Red Sox prospect Ryan Westmoreland has decided to retire from baseball after undergoing brain surgery twice in the past three years.

According to Brian MacPherson, Ryan Westmoreland has decided to retire from baseball.

It's a sad ending to an all-too-short career that, at one point, looked like it had the chance to be one of the brightest in the league. Picked by the Red Sox in the fifth round of the 2008 draft and signed for a $2 million bonus, Westmoreland instantly emerged as one of the most talented young players in the system. Then, in March 2010 he was diagnosed with a cavernous malformation of the brain stem.

His road back from surgery was slow, but as he worked his way back onto the field and came closer and closer to actually making a return to minor league action, it seemed like Westmoreland could end up as one of baseball's best stories.

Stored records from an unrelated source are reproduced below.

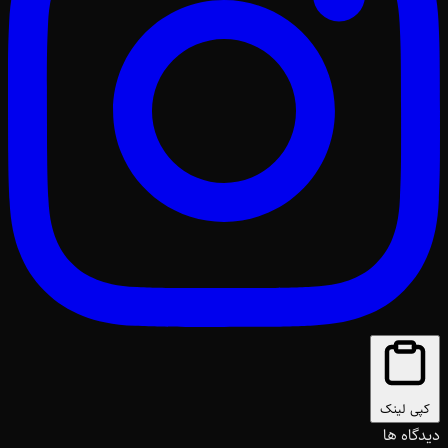
کپی لینک
دیدگاه ها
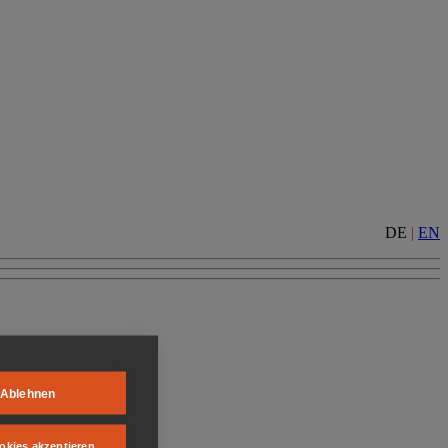
DE
|
EN
Ablehnen
okies akzeptieren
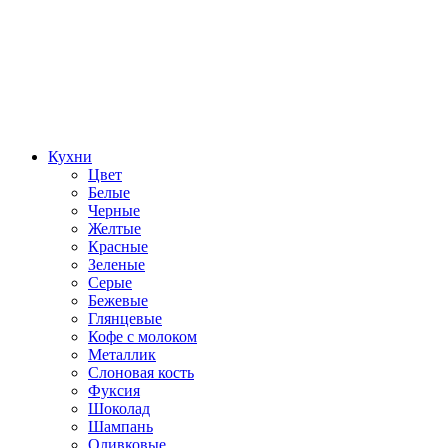
Кухни
Цвет
Белые
Черные
Желтые
Красные
Зеленые
Серые
Бежевые
Глянцевые
Кофе с молоком
Металлик
Слоновая кость
Фуксия
Шоколад
Шампань
Оливковые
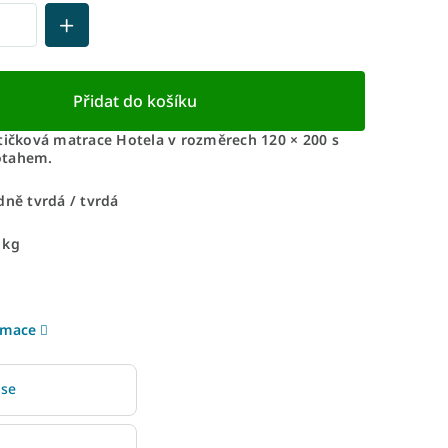
Přidat do košíku
štičková matrace Hotela v rozměrech 120 × 200 s
otahem.
dně tvrdá / tvrdá
 kg
rmace
 se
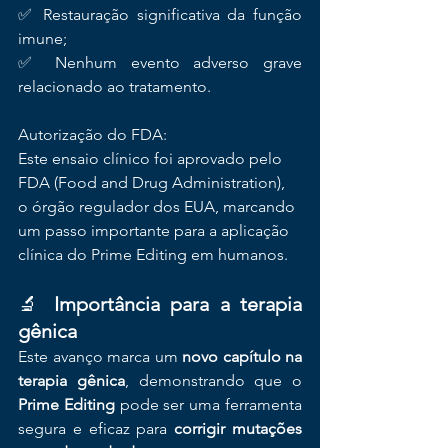
✅ Restauração significativa da função 
imune;
✅ Nenhum evento adverso grave 
relacionado ao tratamento.
Autorização do FDA: 
Este ensaio clínico foi aprovado pelo 
FDA (Food and Drug Administration), 
o órgão regulador dos EUA, marcando 
um passo importante para a aplicação 
clínica do Prime Editing em humanos. 
🔬 
Importância para a terapia 
gênica
Este avanço marca um 
novo capítulo na 
terapia gênica
, demonstrando que o 
Prime Editing
 pode ser uma ferramenta 
segura e eficaz para 
corrigir mutações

July 2012 brought another surgery, however, to deal with complications from the first, and with it went any real hope of an eventual return.

Of course, when talking about matters of this gravity, baseball is not the most pressing of concerns. But we're a baseball site, and we talk about baseball, and for all that Westmoreland's story could end up being an inspirational look at a man overcoming tremendous adversity, at least in terms of baseball it will always be one of the more tragic. Prospects are supposed to flare out because they don't have the talent, can't make the adjustments, or don't put in the hours. They are not supposed to have their ability to play the game robbed by a cavernous malformation of the brain. And as we watch this new group of prospects--Will Middlebrooks, Junichi Tazawa, Jackie Bradley, Xander Bogaerts, Matt Barnes--take center stage, we will do so knowing that in another, fairer world, Ryan Westmoreland should have been leading the charge.

Hopefully, there is good news in that Westmoreland's substantial signing bonus will be enough to see him through his recovery and into the next stage of his life, whatever that may be. But it's still an all-too-cruel hand that fate has dealt the man we once named Manifest Destiny.